X_train_categorical = \
    X_train_categorical.assign(area_mapping=X_train_categorical['area']
                               .apply(area_mapping.get_mapping))
X_val_categorical = \
    X_val_categorical.assign(area_mapping=X_val_categorical['area']
                             .apply(area_mapping.get_mapping))

# Define the input layers

# Define the embedding input
area_input = Input(shape=(1,), dtype='int32')

# Decide to what vector size we want to map our 'area' variable.
# I'll use 1 here because we only have three areas
embeddings_output = 2

# Let’s define the embedding layer and flatten it
area_embedings = Embedding(output_dim=embeddings_output,
                           input_dim=area_mapping.num_values,
                           input_length=1, name="embedding_layer")(area_input)
area_embedings = keras.layers.Reshape((embeddings_output,))(area_embedings)

# Define the continuous variables input (just like before)
continuous_input = Input(shape=(X_train_continuous.shape[1], ))

# Concatenate continuous and embeddings inputs
all_input = keras.layers.concatenate([continuous_input, area_embedings])

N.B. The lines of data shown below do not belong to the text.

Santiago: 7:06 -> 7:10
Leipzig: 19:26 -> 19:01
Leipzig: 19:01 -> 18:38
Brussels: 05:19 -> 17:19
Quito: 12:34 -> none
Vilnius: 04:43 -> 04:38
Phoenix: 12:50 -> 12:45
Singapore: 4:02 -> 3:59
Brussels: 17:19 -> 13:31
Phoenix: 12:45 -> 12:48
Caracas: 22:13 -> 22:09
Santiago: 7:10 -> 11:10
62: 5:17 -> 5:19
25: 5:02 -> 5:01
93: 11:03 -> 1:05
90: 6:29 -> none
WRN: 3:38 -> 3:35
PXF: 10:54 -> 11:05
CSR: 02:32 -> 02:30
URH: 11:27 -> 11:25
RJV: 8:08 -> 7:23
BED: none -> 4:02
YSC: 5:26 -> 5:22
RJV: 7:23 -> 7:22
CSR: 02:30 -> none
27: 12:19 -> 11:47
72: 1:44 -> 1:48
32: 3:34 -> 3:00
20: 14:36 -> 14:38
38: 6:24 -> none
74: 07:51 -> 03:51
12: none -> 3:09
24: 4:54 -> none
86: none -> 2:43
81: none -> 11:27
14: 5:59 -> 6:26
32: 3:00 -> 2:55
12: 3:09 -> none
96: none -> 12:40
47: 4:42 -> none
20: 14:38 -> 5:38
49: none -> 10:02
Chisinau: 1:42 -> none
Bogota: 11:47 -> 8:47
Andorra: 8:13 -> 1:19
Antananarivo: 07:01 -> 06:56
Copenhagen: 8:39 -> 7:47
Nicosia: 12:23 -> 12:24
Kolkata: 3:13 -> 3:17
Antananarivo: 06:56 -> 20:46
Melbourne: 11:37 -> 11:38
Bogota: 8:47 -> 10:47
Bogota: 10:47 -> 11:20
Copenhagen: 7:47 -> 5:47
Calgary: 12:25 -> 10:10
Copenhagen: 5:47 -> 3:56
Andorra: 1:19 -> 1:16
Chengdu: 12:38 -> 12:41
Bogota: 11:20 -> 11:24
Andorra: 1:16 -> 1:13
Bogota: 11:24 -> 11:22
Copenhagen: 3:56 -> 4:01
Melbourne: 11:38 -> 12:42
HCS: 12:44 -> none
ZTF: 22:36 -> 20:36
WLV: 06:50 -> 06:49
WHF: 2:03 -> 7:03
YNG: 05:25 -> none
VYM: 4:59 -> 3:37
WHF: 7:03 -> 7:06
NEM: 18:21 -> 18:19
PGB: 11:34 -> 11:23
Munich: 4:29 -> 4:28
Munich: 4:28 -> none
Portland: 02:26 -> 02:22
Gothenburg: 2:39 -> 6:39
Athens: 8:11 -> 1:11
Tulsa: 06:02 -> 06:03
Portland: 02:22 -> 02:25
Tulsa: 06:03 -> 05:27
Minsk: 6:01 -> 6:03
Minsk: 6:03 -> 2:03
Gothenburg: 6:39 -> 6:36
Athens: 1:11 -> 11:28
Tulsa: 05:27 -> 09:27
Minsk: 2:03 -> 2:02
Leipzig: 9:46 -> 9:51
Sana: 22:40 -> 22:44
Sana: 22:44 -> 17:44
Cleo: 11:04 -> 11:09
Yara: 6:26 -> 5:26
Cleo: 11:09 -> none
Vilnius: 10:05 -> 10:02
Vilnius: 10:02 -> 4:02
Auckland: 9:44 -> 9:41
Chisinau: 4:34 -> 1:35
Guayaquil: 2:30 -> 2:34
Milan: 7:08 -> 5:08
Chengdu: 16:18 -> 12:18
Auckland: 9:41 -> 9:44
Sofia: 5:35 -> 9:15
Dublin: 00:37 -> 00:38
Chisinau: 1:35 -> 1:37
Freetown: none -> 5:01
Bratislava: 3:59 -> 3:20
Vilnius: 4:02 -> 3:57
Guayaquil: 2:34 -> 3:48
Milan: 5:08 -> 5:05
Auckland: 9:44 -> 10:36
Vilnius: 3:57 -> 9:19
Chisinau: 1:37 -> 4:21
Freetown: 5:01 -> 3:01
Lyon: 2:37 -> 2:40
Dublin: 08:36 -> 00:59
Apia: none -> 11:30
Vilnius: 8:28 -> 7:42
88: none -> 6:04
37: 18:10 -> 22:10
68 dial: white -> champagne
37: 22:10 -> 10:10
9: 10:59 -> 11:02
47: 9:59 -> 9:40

# To merge them together we will use Keras Functional API
# Will define a simple model with 2 hidden layers, with 25 neurons each.

# Define the model
units=25
dense1 = Dense(units=units, activation='relu')(all_input)
dense2 = Dense(units, activation='relu')(dense1)
predictions = Dense(1)(dense2)

# Note using the input object 'area_input' not 'area_embeddings'
model = Model(inputs=[continuous_input, area_input], outputs=predictions)

# Lets train the model

epochs = 100  # to train properly, use 10000
model.compile(loss='mse',
              optimizer=keras.optimizers.Adam(lr=.8, beta_1=0.9,
                                              beta_2=0.999, decay=1e-03,
                                              amsgrad=True))

# Note continuous and categorical columns are inserted in the same order as
# defined in all_inputs
history = model.fit([X_train_continuous, X_train_categorical['area_mapping']],
                    y_train, epochs=epochs, batch_size=128, callbacks=[
        periodic_logger_250], verbose=0,
                    validation_data=([X_val_continuous, X_val_categorical[
                        'area_mapping']], y_val))

# Observe the embedding layer

embeddings_output = model.get_layer('embedding_layer').get_weights()[0]

print(f'Embedding layer:\n{embeddings_output}')
print(f'Embedding layer shape: {embeddings_output.shape}')

Solution

First, this post has a terminology problem: an "embedding" is the representation of a particular input sample. It is the vector output by a layer. The "weights" are the matrices stored and trained inside the layer.

In Keras, the Model class is a subclass of Layer. You can use any Model as a Layer in a larger model.

You can create a Model with just the Embedding layer, then use it as a layer when building the rest of your model. After training, you can call .predict() on that "sub-model". Also, you can save that sub-model out to a json file and reload it later.

This is the standard technique for creating a model that emits internal embeddings.